# Cleaning advice



## Wuyang (Mar 21, 2014)

Just become the new owner of a mazzer jolly, now the bean hopper and the three view holes on the front are caked in horrible thick brown coffee gunk, before I go about removing it the wrong way is there any tried and proven method of doing this?

I was going to just try hot water, fairy liquid and elbow grease, but though I'd just ask first.

cheers


----------



## Scotford (Apr 24, 2014)

Lots of Fairy and a not-too abrasive scrubber.


----------



## BaggaZee (Jun 19, 2015)

How did it happen, wet beans or something?

The hopper's easy enough to remove and could be washed as you suggest. If it's that horrible you might need to unclog the burrs too. That's easy, just turn the collar towards coarse and keep turning (mind the 3 springs when you start cleaning, you'll see them. Then it's straightforward to remove and clean the burrs.

The doser's easy to remove too, 4 screws and it's off.


----------



## Wuyang (Mar 21, 2014)

Cheers all.

Going to examine the burrs because when I took the bottom off the machine there were few metal clippings in there.

Data for review
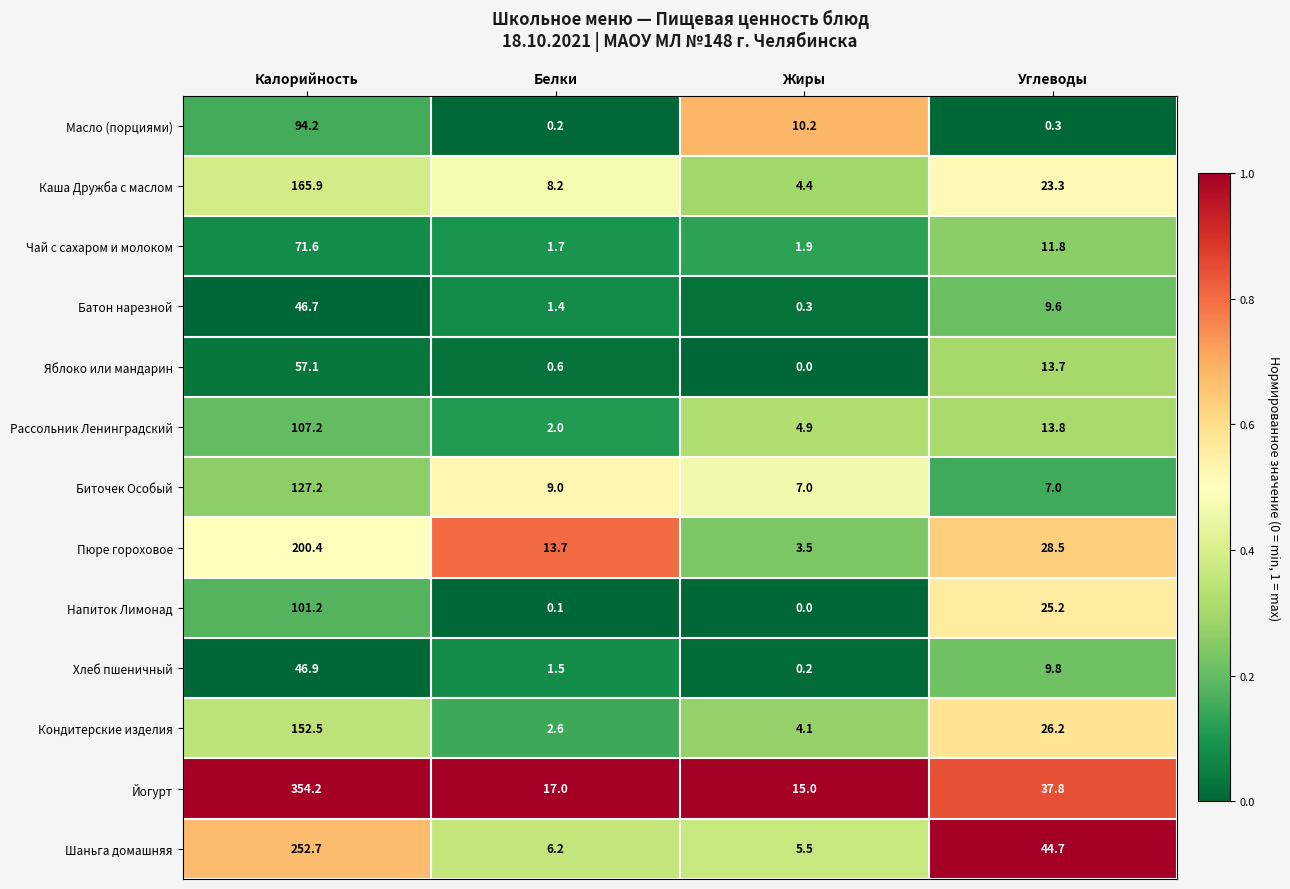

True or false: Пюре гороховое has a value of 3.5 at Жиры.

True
--
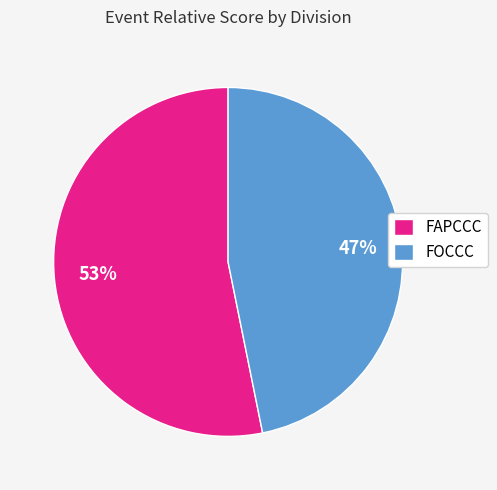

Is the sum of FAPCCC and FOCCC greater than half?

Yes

Required work
Set down word for word the part of the cleaning-advice thread above starting with "## Scotford (Apr" and going on through "beans or something?".

Response area
## Scotford (Apr 24, 2014)

Lots of Fairy and a not-too abrasive scrubber.


----------



## BaggaZee (Jun 19, 2015)

How did it happen, wet beans or something?